Os gatilhos mentais são, numa explicação bem simplificada, estímulos velados que conduzem alguém a realizar uma escolha.
Diante da imensa quantidade de decisões que precisam ser tomadas todos os dias, o cérebro não pode ficar “matutando” sobre tudo. Senão, vai explodir… 🤯
Então, algumas rotinas são automatizadas e os gatilhos mentais entram em ação. Por isso que eles são “velados”. São uma espécie de processo em segundo plano. E, diante desses sinais, de forma inconsciente, a pessoa é levada a fazer inferências que vão contribuir na tomada de decisões.

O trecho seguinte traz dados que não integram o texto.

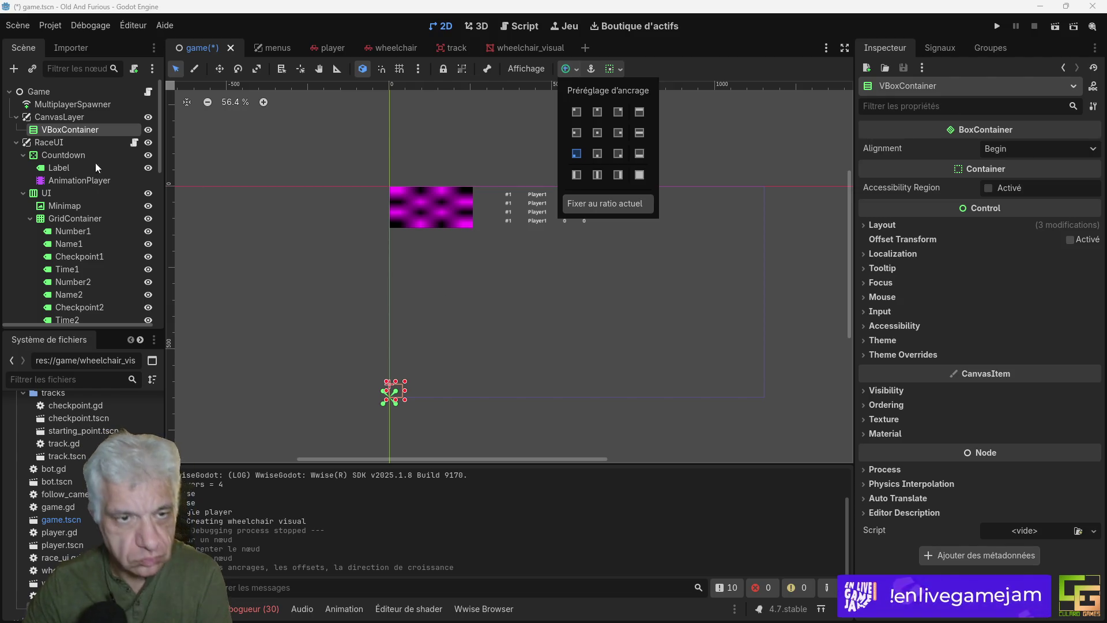
pyautogui.click(64, 132)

É como tomar atalhos e, por consequência, acelerar a chegada.
Gatilhos mentais na prática
Se a pessoa vai comprar um carro, por exemplo, e se depara com sinais de que determinada marca está conectada ao seu modo de pensar, mesmo que isso não esteja explícito na propaganda, as chances de aquela marca ser a escolhida aumentam consideravelmente.
Vamos imaginar uma empresa cujos produtos promovem a sustentabilidade. Além disso, seus consumidores dão testemunho afiançando as qualidades da marca. Só aí foram dois gatilhos mentais – transformação e prova social – que servem de porta de entrada para outras pessoas, impulsionando o consumo.

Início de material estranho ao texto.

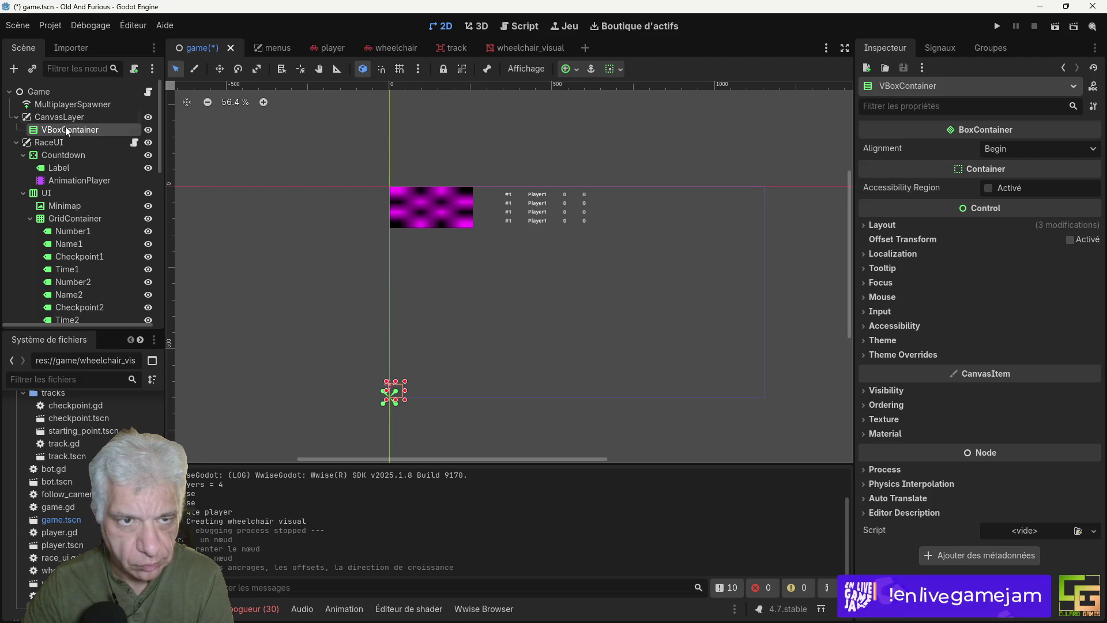
# Step: Change the node's type to GridContainer with 2 columns and save the scene
pyautogui.rightClick(66, 128)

Tá, mas isso é comportamento do consumidor… o que tem a ver com comportamento do eleitor?!
Bem, os gatilhos mentais podem e devem ser usados na comunicação política e no marketing eleitoral. Afinal, o eleitor é um “consumidor de políticos”… Os políticos estão na vitrine, mostrando suas qualidades, seus projetos, sua visão de futuro. Os gatilhos mentais são, portanto, um “empurrãozinho” para influenciar a decisão de voto!
Alguns gatilhos mentais úteis para campanha eleitoral
-
Conexão
Vocês já viram o filme Vice? A produção conta como Dick Cheney, polêmico vice-presidente americano, tornou-se o cara mais poderoso do mundo. Surpreendentemente mais poderoso até do que o próprio titular do cargo, George W. Bush! Aliás, esse é um filme recomendado para quem trabalha com comunicação governamental e marketing político.

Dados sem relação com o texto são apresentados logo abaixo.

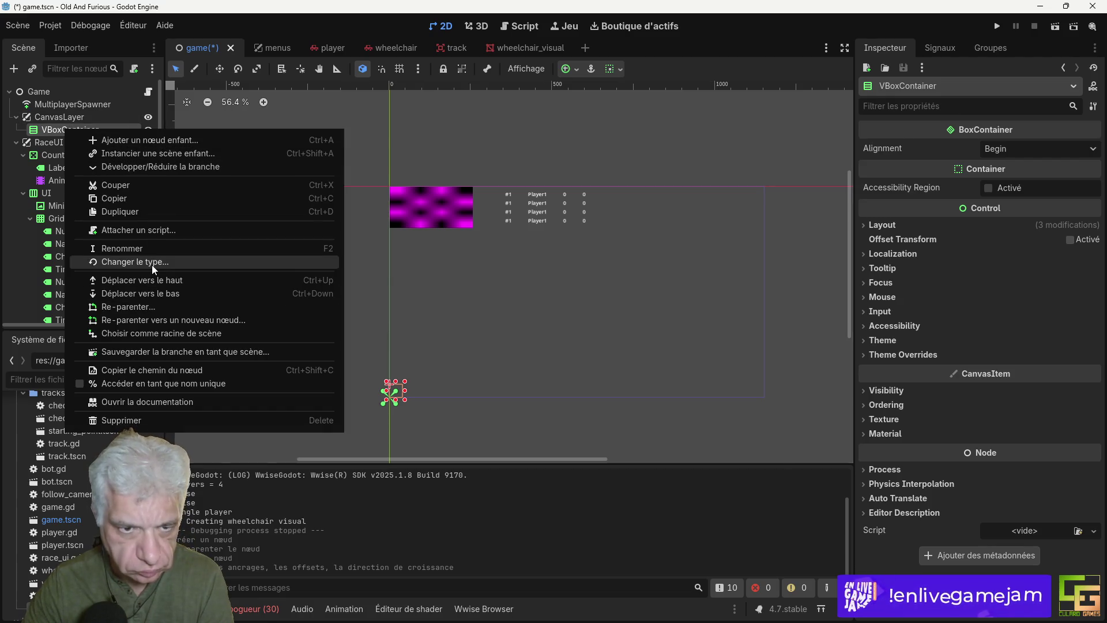
pyautogui.click(152, 262)
pyautogui.write('grid')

Uma das cenas traz uma metáfora muito interessante. Enquanto pesca com suas filhas pequenas, Cheney explica que, para atrair o peixe, deve-se usar algo que ele aprecia: minhoca.
Simplório, não? Mas veja bem o sentido… Podemos entender que o povo é o peixe e, para atraí-lo, basta oferecer iscas. Em outras palavras, para alcançar as pessoas e obter seu apoio, é necessário dizer o que elas querem ouvir. Não significa mentir, mas sim entender anseios e sentimentos – e conectar-se a eles.
Dessa forma, a campanha de Cheney para o Congresso americano, em 1978, baseou-se num discurso reto e direto, oferecendo minhoca, ou melhor, falando exatamente o que as pessoas queriam ouvir. Alguns argumentos que ele usou:
-
“Washington se afastou do povo.”
-
“Nós acreditamos que há o certo e o errado.”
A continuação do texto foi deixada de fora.